But for a select few, whether their home is far away or they have other commitments and don’t travel home, Easter is spent in a lonely dorm or apartment on a campus that’s reminiscent of a post-apocalyptic scene.

This Easter break, campus seemed like a club without meetings or get-togethers. Instead, students that stayed on campus unknowingly sat in isolation, sometimes only a thin wall away, and waited for the return of the rigid yet surprisingly welcome routine of a typical school week.

Even though Russell Lee, a freshman in the College of Health Sciences, and Danny Botero, a sophomore in the College of Engineering, had extremely different backgrounds, their campus experiences were surprisingly similar.

Botero is from Miami, so home is almost 1500 miles by car and a $300 round-trip plane ticket. He chose to go home just a few weeks ago for spring break, so coming home again for Easter would have been a bit exhaustive for his bank account.

“Campus was really empty,” he said. “Saturday night the 10 or so kids in Straz were all hanging out by the DR’s office. It was really funny.”

Botero had never missed a holiday with his family before, a feeling he described as odd. He said he felt the holiday had just passed or never happened.

“Saturday night, I was awake until 9 a.m. (playing video games),” he said. “Sunday, I went to the beach. Not a typical Easter.”

His normal Easter at home consists of a morning mass, something he repeated in Milwaukee by attending a service at Gesu, an Easter lunch, which he replaced with the beach and Bel-Air tacos, and a night of family bonding that was swapped with “Overwatch,” “Counter-Strike” and a casual stroll around the Joan of Arc chapel.

Botero found a way to bring home up north. He kept his mass schedule, devoured Bel-Air’s rice and beans (a typical Easter fare for his family) and had one more surprising element on his side.

“(We) got really lucky with the weather. In Miami, we always have Easter t-shirts and shorts; normally you would have to have a vest or something up here,” he said.

So, while there were differences abound, at least the Milwaukee weather cooperated and gave him a small taste of the life he was missing back home.

Miami might seem far, but for Lee, it’s a drop in the Easter basket. That’s because he’s from Malaysia, 9,000 miles West, and he still hasn’t returned home since he left on his brave new adventure last August.

“It sucks missing holidays,” he said. “Chinese New Year is a strong holiday we all celebrate back home. We have family dinners, house hop, get gifts. You feel left out, especially seeing all the pictures on Instagram and Snapchat.”
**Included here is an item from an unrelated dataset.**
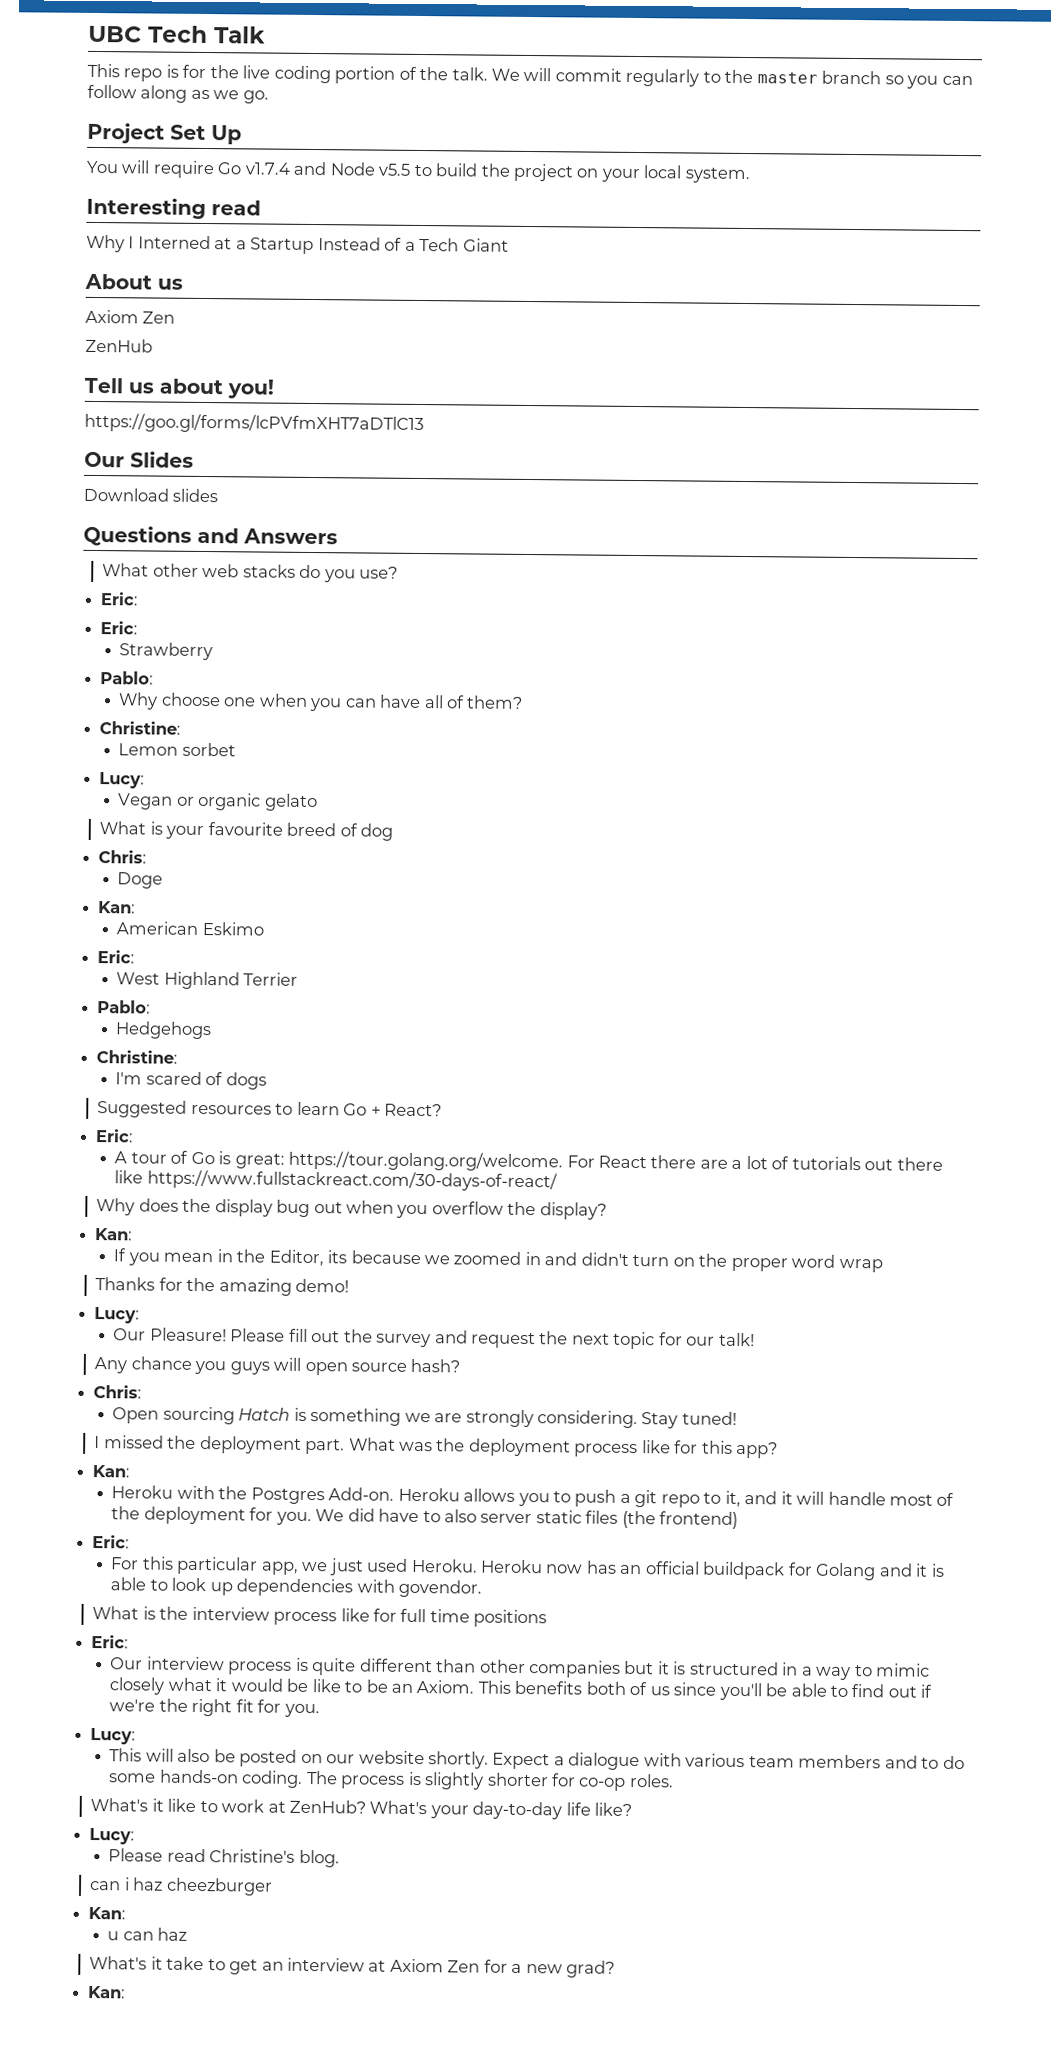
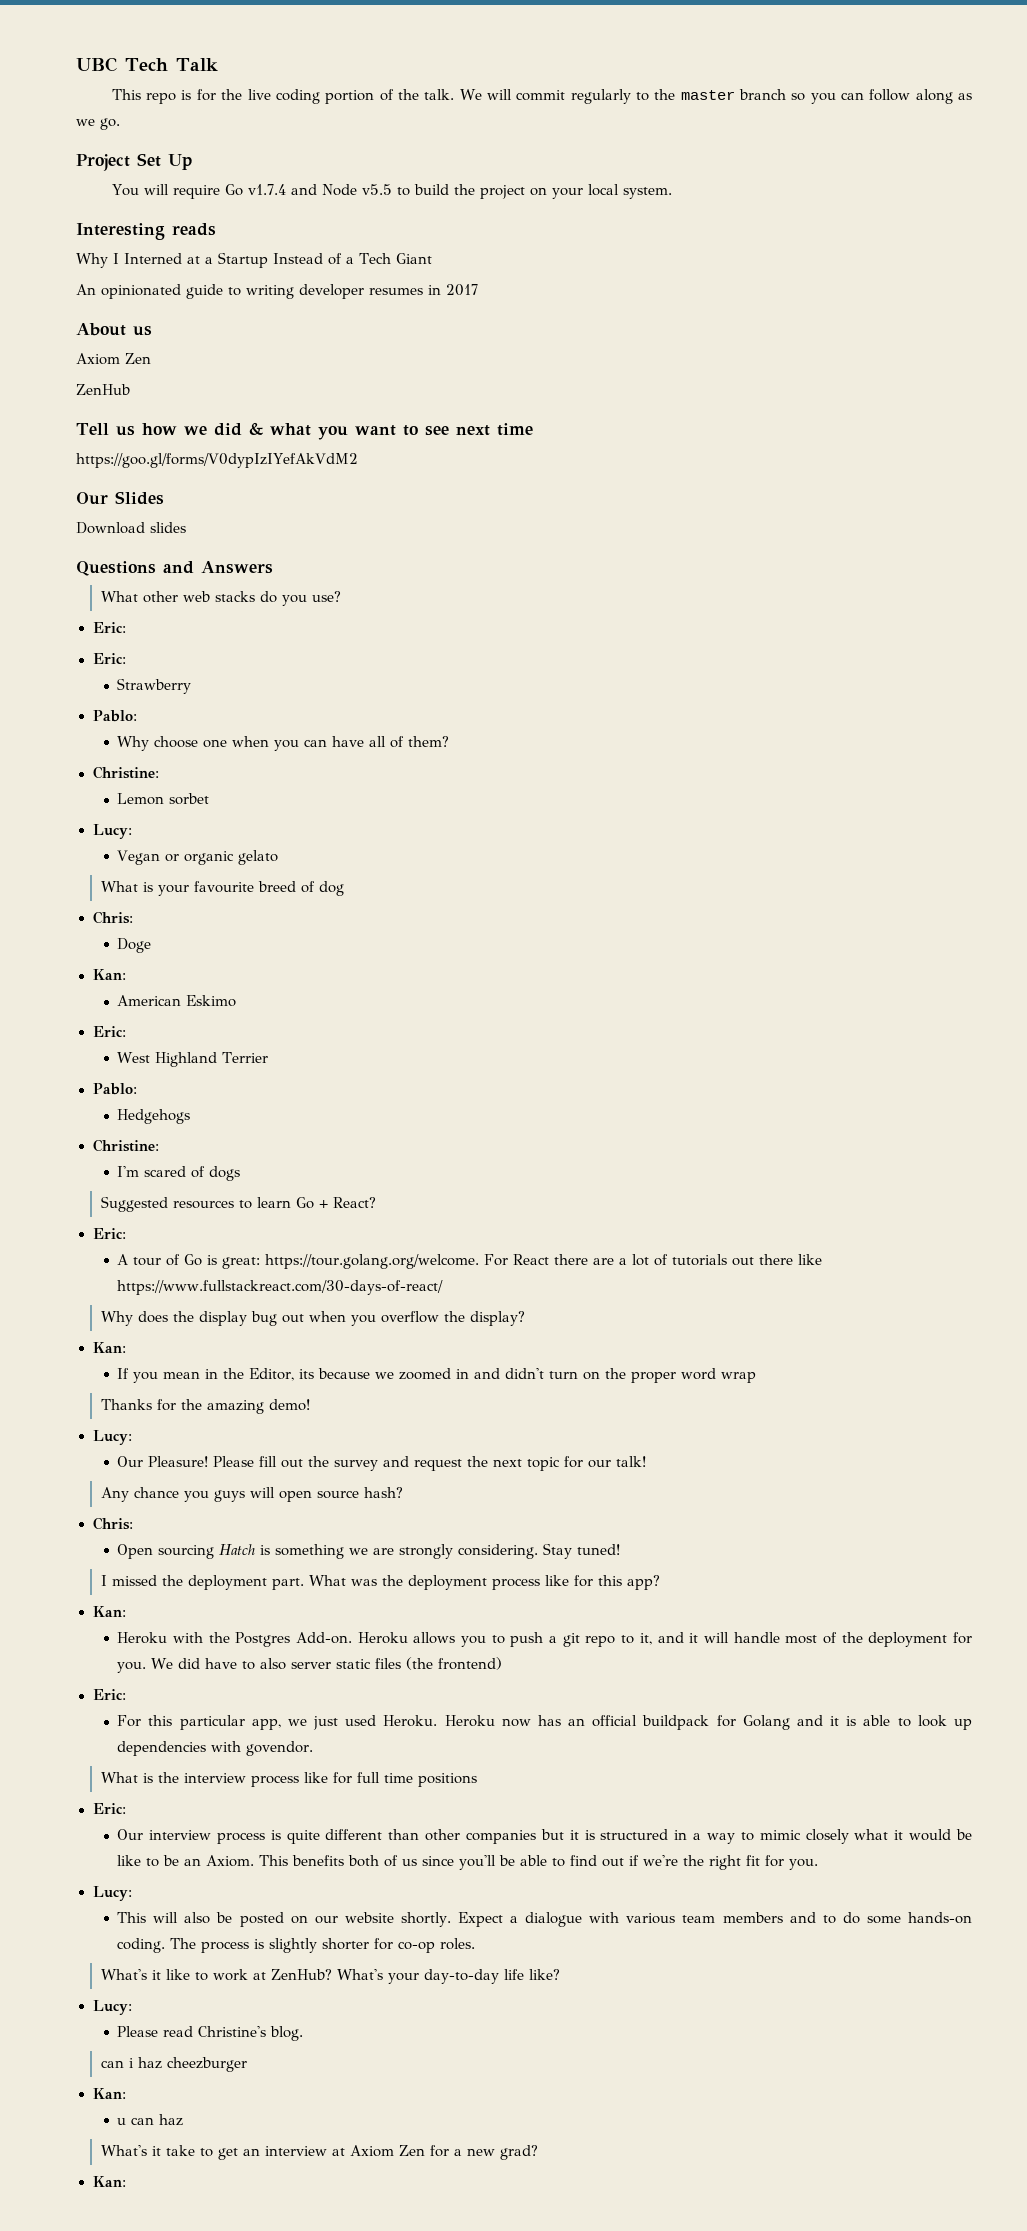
[211,200,261,216] read -> [172,223,216,236] reads
(509, 245) none -> [76,284,478,299] // An opinionated guide to writing developer resumes in 2017
[159,378,274,399] [84,412,424,435] about you! // https://goo.gl/forms/lcPVfmXHT7aDTlC13 -> [141,422,533,440] [76,453,358,468] how we did & what you want to see next time // https://goo.gl/forms/V0dypIzIYefAkVdM2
Lee too said he feels like the holidays just pass by. Of course, he’s aware they exist, it’s just a more distant feeling. But, he’s gotten used to that feeling by trekking through the winter, fall and spring breaks. For that, he thanks the strong group of friends he’s built.

“I’ve never spent a holiday by myself,” he said. “My schedule is pretty consistent during break because of work, and when I didn’t have work, I hung out with my friends to talk or watch TV.”

Lee has discovered the secret group of break holdovers to bide the time, and interestingly, they’ve made his Easter a lot more fascinating.

“(In the United States) there is a bigger Christian community, so there’s a bigger focus on Christian holidays,” he said. In Malaysia, he just went to church, and in the U.S., more traditions are celebrated, such as egg hunting.

“It’s better celebrated here,” Lee said.

However, he had never heard of the art Botero brought up, throwing painted eggs at other people for a kind of primitive enjoyment. In fact, he was horrified.